Ugandan rebels kill 16 in 2 attacks: Congo
Updated on
Tuesday, January 06, 2009, 00:00
IST

Dakar (Senegal), Jan 06: Ugandan rebels waging one of Africa's longest and most brutal wars killed at least 16 people including two wildlife rangers in the latest reported attacks in Congo's northeast, conservation officials and the UN said on Tuesday.
In an attack yesterday, the rebels killed eight people in
the village of Napopo, burning houses and kidnapping several
others in the area near Congo's borders with Sudan and Uganda,
Ron Redmond, spokesman for the UN High Commissioner for
Refugees said in Geneva.
Redmond had few details but said victims reported that
the so-called Lord's Resistance Army was behind the attack.
In a separate assault Friday in the same region, rebels
attacked the Garamba National Park headquarters at Nagero, the
conservation group WildlifeDirect said in a statement. Two
wildlife rangers were killed along with two wives of park
wardens, the group said.
Thirteen others were hurt, most by bullets, it said.
Last week, Congo's government said a joint offensive
launched in December with the armies of Uganda and Sudan had
routed Ugandan rebels from the park and forced them to flee
the area toward neighboring Central African Republic.

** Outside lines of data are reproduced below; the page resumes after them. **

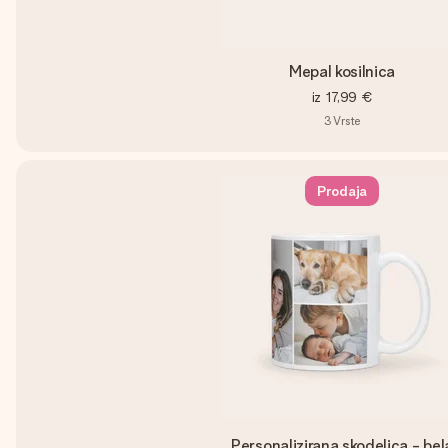
Mepal kosilnica
iz
17,99 €
3
Vrste
Prodaja
Personalizirana skodelica - bel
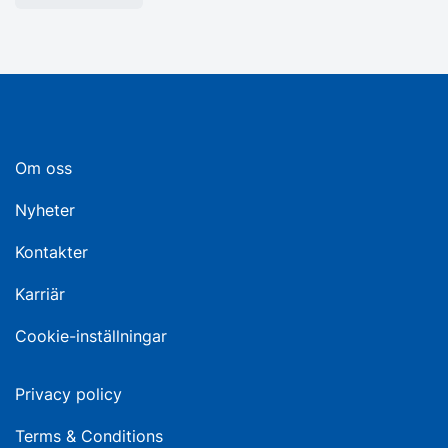
Om oss
Nyheter
Kontakter
Karriär
Cookie-inställningar
Privacy policy
Terms & Conditions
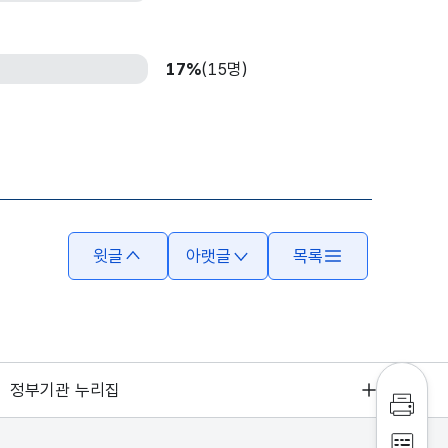
17%
(15명)
윗글
아랫글
목록
정부기관 누리집
인쇄하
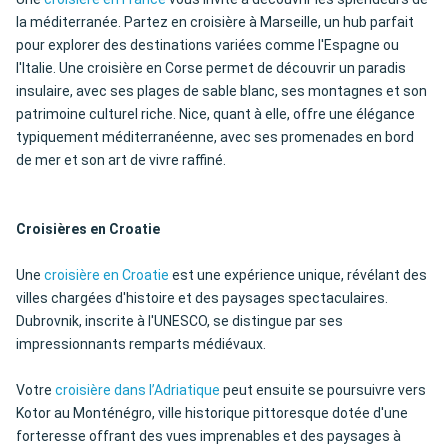
la méditerranée. Partez en croisière à Marseille, un hub parfait
pour explorer des destinations variées comme l'Espagne ou
l'Italie. Une croisière en Corse permet de découvrir un paradis
insulaire, avec ses plages de sable blanc, ses montagnes et son
patrimoine culturel riche. Nice, quant à elle, offre une élégance
typiquement méditerranéenne, avec ses promenades en bord
de mer et son art de vivre raffiné.
Croisières en Croatie
Une
croisière en Croatie
est une expérience unique, révélant des
villes chargées d'histoire et des paysages spectaculaires.
Dubrovnik, inscrite à l'UNESCO, se distingue par ses
impressionnants remparts médiévaux.
Votre
croisière dans l’Adriatique
peut ensuite se poursuivre vers
Kotor au Monténégro, ville historique pittoresque dotée d'une
forteresse offrant des vues imprenables et des paysages à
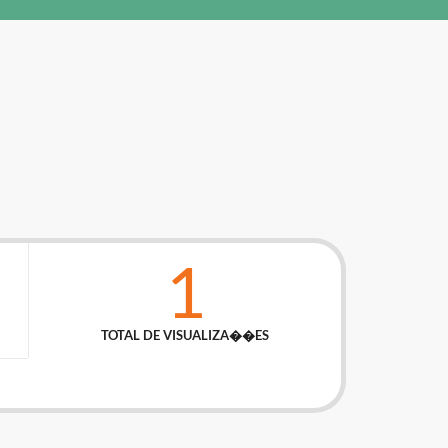
1
TOTAL DE VISUALIZA��ES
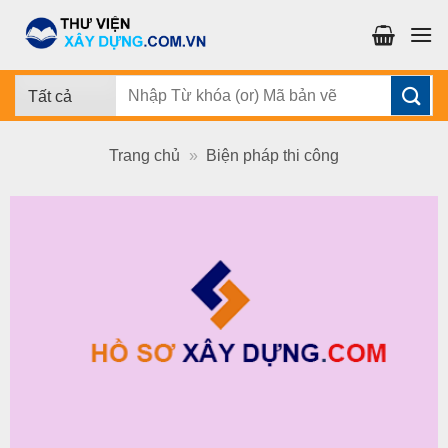
Chuyển
đến
nội
dung
Tìm
kiếm:
Trang chủ
»
Biện pháp thi công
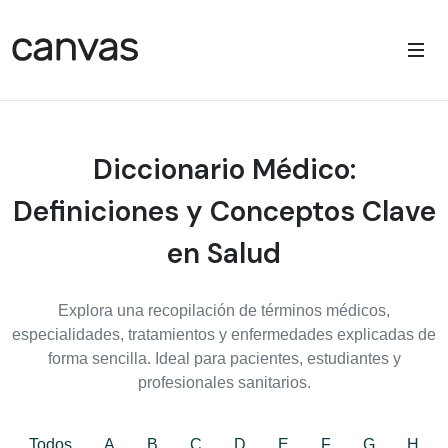
Diccionario Médico:
Definiciones y Conceptos Clave
en Salud
Explora una recopilación de términos médicos,
especialidades, tratamientos y enfermedades explicadas de
forma sencilla. Ideal para pacientes, estudiantes y
profesionales sanitarios.
Todos
A
B
C
D
E
F
G
H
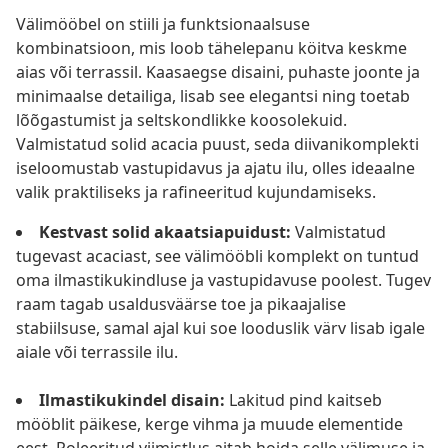
Välimööbel on stiili ja funktsionaalsuse
kombinatsioon, mis loob tähelepanu köitva keskme
aias või terrassil. Kaasaegse disaini, puhaste joonte ja
minimaalse detailiga, lisab see elegantsi ning toetab
lõõgastumist ja seltskondlikke koosolekuid.
Valmistatud solid acacia puust, seda diivanikomplekti
iseloomustab vastupidavus ja ajatu ilu, olles ideaalne
valik praktiliseks ja rafineeritud kujundamiseks.
Kestvast solid akaatsiapuidust:
Valmistatud
tugevast acaciast, see välimööbli komplekt on tuntud
oma ilmastikukindluse ja vastupidavuse poolest. Tugev
raam tagab usaldusväärse toe ja pikaajalise
stabiilsuse, samal ajal kui soe looduslik värv lisab igale
aiale või terrassile ilu.
Ilmastikukindel disain:
Lakitud pind kaitseb
mööblit päikese, kerge vihma ja muude elementide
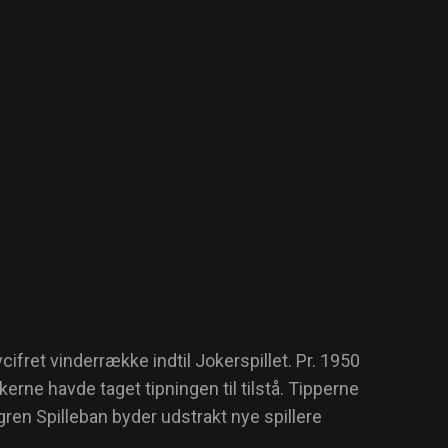
ifret vinderrække indtil Jokerspillet. Pr. 1950
erne havde taget tipningen til tilstå. Tipperne
ren Spilleban byder udstrakt nye spillere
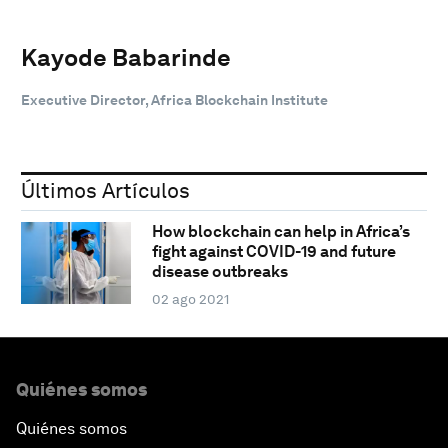
Kayode Babarinde
Executive Director, Africa Blockchain Institute
Últimos Artículos
How blockchain can help in Africa’s
fight against COVID-19 and future
disease outbreaks
02 ago 2021
Quiénes somos
Quiénes somos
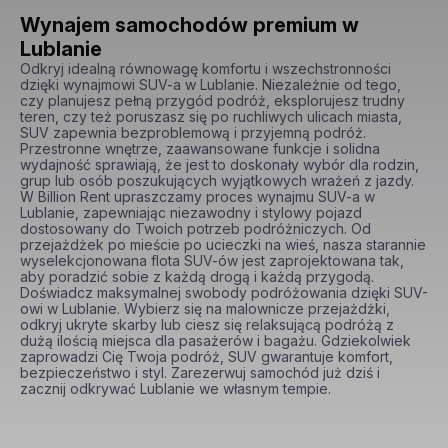
Wynajem samochodów premium w
Lublanie
Odkryj idealną równowagę komfortu i wszechstronności 
dzięki wynajmowi SUV-a w Lublanie. Niezależnie od tego, 
czy planujesz pełną przygód podróż, eksplorujesz trudny 
teren, czy też poruszasz się po ruchliwych ulicach miasta, 
SUV zapewnia bezproblemową i przyjemną podróż. 
Przestronne wnętrze, zaawansowane funkcje i solidna 
wydajność sprawiają, że jest to doskonały wybór dla rodzin, 
grup lub osób poszukujących wyjątkowych wrażeń z jazdy. 
W Billion Rent upraszczamy proces wynajmu SUV-a w 
Lublanie, zapewniając niezawodny i stylowy pojazd 
dostosowany do Twoich potrzeb podróżniczych. Od 
przejażdżek po mieście po ucieczki na wieś, nasza starannie 
wyselekcjonowana flota SUV-ów jest zaprojektowana tak, 
aby poradzić sobie z każdą drogą i każdą przygodą. 
Doświadcz maksymalnej swobody podróżowania dzięki SUV-
owi w Lublanie. Wybierz się na malownicze przejażdżki, 
odkryj ukryte skarby lub ciesz się relaksującą podróżą z 
dużą ilością miejsca dla pasażerów i bagażu. Gdziekolwiek 
zaprowadzi Cię Twoja podróż, SUV gwarantuje komfort, 
bezpieczeństwo i styl. Zarezerwuj samochód już dziś i 
zacznij odkrywać Lublanie we własnym tempie.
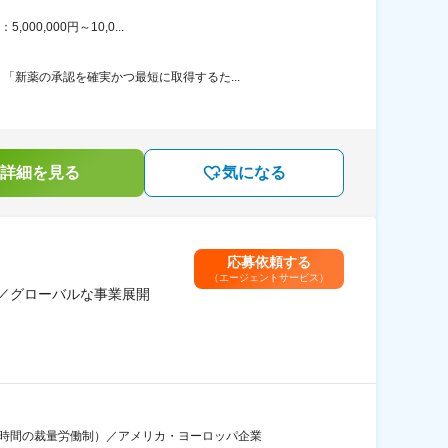
0,000円～10,0...
新薬の承認を確実かつ最短に取得するた...
詳細を見る
気になる
応募依頼する
（エージェントサービス）
能／グローバルな事業展開
7時間の裁量労働制）／アメリカ・ヨーロッパ企業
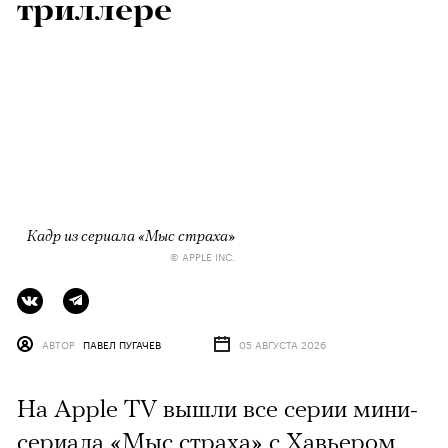
триллере
Кадр из сериала «Мыс страха»
© APPLE INC.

The Lord's Resistance Army has fought for two decades,
and aid and rights groups have accused them of cutting off the
lips of civilians and forcing thousands of children to serve
as soldiers or sex slaves. The conflict has spilled into Sudan
and Congo, which suffered back-to-back civil wars from 1996 to
2002 that drew neighboring countries into what became a rush
to plunder Congo's massive mineral wealth.